2007年12月23日星期日

冬至

原来圣诞节前,还有这个节日。

货柜有问题来不了,偷得半点闲,这种团圆的时日,想到的是妹妹。电话过去,她在弄头发,开始还是我怂恿而后安排,到这把年纪,不认识的都说她是我姐姐,我总是有些些遗憾,希望向来长的不错的她,也能漂亮一些。

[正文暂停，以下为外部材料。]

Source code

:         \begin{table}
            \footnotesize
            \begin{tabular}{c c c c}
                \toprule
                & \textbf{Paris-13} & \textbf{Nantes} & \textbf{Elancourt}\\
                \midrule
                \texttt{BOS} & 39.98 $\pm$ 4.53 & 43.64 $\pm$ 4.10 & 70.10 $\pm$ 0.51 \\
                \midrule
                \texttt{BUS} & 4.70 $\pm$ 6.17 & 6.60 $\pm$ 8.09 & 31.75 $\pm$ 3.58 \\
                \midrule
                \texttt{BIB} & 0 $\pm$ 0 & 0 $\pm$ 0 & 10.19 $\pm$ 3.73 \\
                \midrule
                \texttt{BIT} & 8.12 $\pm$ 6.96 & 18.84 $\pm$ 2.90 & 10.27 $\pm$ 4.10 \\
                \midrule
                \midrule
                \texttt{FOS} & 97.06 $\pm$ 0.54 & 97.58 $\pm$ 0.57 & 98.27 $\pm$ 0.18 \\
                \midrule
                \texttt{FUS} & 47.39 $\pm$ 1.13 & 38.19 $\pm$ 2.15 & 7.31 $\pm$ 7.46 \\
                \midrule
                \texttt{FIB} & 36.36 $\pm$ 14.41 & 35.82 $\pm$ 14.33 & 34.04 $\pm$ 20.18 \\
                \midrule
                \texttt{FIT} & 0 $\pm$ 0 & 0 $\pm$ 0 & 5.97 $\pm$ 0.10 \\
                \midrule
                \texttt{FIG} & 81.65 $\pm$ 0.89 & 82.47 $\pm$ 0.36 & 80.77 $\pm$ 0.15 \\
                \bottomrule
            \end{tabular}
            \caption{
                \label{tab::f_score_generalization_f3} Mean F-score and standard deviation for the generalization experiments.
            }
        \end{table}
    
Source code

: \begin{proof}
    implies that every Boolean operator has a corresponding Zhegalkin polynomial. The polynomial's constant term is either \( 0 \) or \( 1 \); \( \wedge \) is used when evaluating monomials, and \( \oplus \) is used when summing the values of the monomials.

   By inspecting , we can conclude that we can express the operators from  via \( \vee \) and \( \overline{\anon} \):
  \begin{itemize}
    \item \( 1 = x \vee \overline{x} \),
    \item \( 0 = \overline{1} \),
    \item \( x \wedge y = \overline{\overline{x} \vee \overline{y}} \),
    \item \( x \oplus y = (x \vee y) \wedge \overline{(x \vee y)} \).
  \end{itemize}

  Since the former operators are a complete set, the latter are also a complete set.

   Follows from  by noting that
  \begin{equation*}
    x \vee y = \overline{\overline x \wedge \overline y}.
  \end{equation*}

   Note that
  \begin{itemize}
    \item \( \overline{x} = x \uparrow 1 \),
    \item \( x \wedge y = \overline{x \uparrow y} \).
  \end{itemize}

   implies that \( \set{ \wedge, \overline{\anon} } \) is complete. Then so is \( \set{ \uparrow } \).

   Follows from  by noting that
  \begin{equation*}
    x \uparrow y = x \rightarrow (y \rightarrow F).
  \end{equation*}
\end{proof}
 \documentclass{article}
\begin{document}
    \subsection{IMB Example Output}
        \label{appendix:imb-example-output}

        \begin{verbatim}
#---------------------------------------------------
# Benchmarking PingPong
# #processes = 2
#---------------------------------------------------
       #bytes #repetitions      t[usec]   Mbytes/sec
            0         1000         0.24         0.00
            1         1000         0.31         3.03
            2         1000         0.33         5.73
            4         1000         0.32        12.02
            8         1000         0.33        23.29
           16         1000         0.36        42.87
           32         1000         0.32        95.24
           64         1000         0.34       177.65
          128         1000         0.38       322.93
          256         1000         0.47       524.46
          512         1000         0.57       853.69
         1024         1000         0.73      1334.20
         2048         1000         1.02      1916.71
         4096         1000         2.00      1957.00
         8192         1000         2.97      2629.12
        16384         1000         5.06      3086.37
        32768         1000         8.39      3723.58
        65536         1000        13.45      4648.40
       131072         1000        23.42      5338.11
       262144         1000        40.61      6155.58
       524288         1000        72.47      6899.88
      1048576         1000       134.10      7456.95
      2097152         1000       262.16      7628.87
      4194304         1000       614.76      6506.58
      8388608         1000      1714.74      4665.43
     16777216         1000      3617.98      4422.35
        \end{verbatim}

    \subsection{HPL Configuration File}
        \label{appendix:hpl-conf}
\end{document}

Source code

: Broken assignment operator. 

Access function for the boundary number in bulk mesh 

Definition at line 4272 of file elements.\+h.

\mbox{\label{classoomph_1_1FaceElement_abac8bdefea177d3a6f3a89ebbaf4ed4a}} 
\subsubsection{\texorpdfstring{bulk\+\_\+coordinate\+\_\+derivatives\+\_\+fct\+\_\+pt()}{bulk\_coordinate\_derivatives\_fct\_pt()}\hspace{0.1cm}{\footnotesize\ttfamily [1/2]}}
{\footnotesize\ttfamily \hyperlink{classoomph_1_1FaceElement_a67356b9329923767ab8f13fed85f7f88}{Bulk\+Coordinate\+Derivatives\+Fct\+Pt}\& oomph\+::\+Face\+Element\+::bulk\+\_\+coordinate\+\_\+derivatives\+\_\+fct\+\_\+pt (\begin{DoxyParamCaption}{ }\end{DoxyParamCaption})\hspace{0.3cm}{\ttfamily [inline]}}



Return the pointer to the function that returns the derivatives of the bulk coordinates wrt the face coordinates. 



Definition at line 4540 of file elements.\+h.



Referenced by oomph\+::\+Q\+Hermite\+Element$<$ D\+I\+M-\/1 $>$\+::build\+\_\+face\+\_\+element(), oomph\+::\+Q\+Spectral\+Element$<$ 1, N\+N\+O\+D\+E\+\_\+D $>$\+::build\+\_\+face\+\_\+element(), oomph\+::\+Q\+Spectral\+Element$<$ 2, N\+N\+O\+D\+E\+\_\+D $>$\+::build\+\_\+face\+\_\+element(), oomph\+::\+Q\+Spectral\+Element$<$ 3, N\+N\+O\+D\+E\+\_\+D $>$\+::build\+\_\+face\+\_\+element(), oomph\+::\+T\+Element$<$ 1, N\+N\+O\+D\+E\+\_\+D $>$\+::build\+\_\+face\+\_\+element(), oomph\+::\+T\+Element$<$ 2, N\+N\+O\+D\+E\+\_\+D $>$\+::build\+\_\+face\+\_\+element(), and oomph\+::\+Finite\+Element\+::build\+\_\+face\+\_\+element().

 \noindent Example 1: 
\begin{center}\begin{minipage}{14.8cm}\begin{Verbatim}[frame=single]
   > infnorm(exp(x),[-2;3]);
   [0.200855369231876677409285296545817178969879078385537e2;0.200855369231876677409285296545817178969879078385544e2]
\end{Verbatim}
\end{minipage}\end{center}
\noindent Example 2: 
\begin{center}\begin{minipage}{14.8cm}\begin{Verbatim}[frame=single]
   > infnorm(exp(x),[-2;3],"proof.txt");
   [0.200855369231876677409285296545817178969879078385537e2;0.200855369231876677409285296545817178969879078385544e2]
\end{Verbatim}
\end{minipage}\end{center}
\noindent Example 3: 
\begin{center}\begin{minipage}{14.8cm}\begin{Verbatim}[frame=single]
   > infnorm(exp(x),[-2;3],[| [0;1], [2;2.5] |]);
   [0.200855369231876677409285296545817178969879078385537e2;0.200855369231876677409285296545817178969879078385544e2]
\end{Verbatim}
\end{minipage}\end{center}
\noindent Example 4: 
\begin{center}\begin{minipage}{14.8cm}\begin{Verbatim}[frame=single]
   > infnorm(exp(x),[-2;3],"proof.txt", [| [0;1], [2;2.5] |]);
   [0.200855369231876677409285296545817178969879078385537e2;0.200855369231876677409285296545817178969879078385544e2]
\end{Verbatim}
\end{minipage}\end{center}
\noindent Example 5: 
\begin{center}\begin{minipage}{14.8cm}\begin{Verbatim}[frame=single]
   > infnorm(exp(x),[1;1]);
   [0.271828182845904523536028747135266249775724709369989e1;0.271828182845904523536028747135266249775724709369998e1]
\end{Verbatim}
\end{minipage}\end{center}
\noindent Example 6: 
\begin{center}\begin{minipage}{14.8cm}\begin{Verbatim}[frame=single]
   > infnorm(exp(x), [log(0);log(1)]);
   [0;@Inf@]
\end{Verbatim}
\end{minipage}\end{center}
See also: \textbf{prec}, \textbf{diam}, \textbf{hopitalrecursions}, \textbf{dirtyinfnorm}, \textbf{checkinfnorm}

见到时,结果还算满意。和同事带她到一家北京菜馆,尝了一道北京烤鸭,很道地的,有一碟像薄饼的皮,放上鸭肉和黄瓜跟葱段,再抹点酱料,卷起送入口。陪她说说话,顺着她的口气。台湾同事很惊讶我们这里对冬至的重视,他没很大的感慨和情绪的波动,倒是想起明天生日的妈妈,挂个电话过去,罗罗嗦嗦的一堆话,净是叮咛,倒像她是女儿了。

知道他们母子很是亲密,漂洋过海的日子除了家里的妻和孩子,就是家中俩佬,偏偏俩老就是不和,叫千里外的孩子多了一桩心事。

而我们无父无母的孤儿,叫我放不下的也是这个从小就相依为命的妹妹。想她小时很乖的听我讲书写字,早上哭了一轮就跟我上学,生病时还是我一口一口的喂药,妹妹小时瘦,大大的书包在背后,我在后头看书包一拍一拍的打在她屁股,很是心疼。认识的都晓得我对她的疼,从学业到事业,几乎一生都由我带着。

但我们不能同住,同住时那种用尽力气吵架和打架的情景历历在目。她长大后很有主见,我任何动作她都看不顺眼。后来分开住了,妈妈去世后她和弟弟另外租屋子。

然而还是相爱的,任何事情她还是在第一时间出现。我批过命,注定这一生孤独不得天伦。我认命,但随着年纪,更是牵挂她。其他弟妹们都可以勉强维持母亲生前的团圆,而她,近年来,佳节也选择一个人。常年的漂泊孤独令我在佳节没有情绪上的波动,然而近年来开始操心她。

遗嘱都安排好,一百巴仙的财产尽是她的。唯一不留的是我的泪水,我带走。我希望她快乐。